The visit of the Russian sloop Neva to Sydney in 1807: 200 years of Russian–Australian contacts

by Aleksandr Massov

2007 marks the bicentenary of the first contact between Russia and Australia. The beginning of relations between the two countries can be dated to June 1807, when the Russian Navy sloop Neva put into Sydney harbour. The vessel was under charter to the Russian-American Company and was bound for the Russian possessions in Alaska with Company cargo. Russian colonization of North America had begun at the end of the eighteenth century and was to continue until the sale of Alaska to the United States in 1867. The territory was administered by the private Russian-American Company, whose affairs, however, were effectively under direct government control. The main obstacle to the colonization of Alaska was the problem of maintaining stable lines of supply and of protecting Russian interests in the New World.

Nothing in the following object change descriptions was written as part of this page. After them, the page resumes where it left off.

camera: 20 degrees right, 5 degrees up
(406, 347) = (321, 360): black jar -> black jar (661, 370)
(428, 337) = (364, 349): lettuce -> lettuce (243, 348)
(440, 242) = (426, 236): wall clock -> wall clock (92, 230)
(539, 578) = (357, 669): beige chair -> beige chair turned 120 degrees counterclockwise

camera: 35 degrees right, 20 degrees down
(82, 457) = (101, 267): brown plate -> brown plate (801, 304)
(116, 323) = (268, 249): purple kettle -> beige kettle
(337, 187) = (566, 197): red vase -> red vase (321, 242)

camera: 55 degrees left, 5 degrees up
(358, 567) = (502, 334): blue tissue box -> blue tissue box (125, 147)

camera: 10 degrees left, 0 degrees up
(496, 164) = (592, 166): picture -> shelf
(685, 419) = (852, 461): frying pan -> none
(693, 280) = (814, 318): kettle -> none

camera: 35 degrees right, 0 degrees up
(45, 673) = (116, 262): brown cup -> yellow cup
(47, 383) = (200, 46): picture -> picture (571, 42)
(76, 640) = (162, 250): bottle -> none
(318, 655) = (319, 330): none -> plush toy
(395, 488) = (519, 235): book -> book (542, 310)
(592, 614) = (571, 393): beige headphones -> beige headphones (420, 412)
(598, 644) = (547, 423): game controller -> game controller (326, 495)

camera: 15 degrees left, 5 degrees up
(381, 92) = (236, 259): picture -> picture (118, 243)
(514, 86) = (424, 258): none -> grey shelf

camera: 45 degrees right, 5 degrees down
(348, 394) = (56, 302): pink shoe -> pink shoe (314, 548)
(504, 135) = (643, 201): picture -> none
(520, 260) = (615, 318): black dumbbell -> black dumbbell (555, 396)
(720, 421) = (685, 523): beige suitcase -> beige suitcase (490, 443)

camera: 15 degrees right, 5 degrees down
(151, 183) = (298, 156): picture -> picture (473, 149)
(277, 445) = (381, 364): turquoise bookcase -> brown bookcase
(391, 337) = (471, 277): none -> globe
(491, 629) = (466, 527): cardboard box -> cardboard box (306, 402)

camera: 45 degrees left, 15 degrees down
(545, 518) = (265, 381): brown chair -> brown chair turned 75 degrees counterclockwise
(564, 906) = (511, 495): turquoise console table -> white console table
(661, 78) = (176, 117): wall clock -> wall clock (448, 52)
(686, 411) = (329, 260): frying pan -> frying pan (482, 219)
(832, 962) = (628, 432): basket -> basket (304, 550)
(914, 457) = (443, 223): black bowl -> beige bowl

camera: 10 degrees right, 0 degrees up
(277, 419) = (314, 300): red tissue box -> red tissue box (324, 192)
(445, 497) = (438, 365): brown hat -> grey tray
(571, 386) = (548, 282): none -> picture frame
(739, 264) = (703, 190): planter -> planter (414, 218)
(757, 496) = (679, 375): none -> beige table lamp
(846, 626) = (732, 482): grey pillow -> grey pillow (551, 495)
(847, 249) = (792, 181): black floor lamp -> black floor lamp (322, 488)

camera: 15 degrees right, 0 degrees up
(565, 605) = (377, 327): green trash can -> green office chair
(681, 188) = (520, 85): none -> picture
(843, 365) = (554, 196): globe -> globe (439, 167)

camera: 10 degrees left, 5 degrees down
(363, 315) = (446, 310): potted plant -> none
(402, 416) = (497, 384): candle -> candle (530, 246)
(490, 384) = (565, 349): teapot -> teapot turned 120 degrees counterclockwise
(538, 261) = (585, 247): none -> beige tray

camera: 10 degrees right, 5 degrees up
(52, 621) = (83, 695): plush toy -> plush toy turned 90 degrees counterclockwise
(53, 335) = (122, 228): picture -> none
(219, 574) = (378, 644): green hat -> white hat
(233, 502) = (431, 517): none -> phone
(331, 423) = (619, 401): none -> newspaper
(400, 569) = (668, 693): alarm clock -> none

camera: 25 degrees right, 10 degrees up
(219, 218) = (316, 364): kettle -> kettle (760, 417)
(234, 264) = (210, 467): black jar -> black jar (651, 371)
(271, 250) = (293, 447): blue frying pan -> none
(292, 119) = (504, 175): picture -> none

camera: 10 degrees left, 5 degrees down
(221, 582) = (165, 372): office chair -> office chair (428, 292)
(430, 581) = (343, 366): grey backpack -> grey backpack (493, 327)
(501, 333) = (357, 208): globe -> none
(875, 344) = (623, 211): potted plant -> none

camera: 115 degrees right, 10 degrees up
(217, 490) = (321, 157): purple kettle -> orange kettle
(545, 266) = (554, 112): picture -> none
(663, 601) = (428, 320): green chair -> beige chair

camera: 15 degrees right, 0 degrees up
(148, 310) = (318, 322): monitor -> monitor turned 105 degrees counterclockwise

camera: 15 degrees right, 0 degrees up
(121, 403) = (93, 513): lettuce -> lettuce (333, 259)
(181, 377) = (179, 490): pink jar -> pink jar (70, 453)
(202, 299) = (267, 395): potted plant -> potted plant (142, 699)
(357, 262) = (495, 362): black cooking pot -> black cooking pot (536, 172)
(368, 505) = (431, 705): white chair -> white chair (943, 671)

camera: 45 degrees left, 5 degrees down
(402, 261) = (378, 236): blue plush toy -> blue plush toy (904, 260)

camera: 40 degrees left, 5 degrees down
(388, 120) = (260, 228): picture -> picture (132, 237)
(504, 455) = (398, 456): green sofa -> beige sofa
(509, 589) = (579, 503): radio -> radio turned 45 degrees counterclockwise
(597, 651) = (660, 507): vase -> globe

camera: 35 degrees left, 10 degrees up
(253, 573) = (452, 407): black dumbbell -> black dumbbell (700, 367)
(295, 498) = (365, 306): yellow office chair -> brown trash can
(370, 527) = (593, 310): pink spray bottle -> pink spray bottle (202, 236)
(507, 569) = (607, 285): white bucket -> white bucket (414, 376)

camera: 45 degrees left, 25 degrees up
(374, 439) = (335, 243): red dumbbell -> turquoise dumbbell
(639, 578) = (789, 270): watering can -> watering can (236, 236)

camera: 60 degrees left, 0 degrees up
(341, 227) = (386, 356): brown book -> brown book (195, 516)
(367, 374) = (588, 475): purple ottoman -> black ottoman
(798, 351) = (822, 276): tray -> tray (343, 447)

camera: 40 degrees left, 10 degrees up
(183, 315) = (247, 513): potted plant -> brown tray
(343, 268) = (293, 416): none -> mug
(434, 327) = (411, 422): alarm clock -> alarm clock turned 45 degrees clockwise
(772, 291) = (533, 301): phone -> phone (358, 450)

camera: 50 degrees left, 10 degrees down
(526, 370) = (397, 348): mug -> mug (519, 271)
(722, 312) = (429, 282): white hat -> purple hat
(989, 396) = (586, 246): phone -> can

The overland route from European Russia across Siberia was at that time extremely unreliable, so that the sea lanes remained the only means of supplying Russian America and the provisioning and security of the territories were carried out by the Imperial Navy. For this reason, Russian naval vessels regularly made the voyage from European Russia to Novo-Arkhangelsk, the centre of the Russia’s American possessions, throughout the first half of the nineteenth century. For much of that time, Sydney, and latterly Hobart, were among the few ports of call for Russian sailors as they followed their course from the Indian Ocean to the Pacific; here the crews could enjoy shore leave, repairs could be carried out, and fresh supplies of water and provisions taken on. Between 1807 and 1835, fifteen different Russian vessels put in at Australian ports on seventeen separate occasions. It is therefore hardly surprising that the first Russians Australians came into contact with were seafarers, or that visits by participants in successive Russian naval expeditions constitute an entire phase in the development of Russian–Australian relations.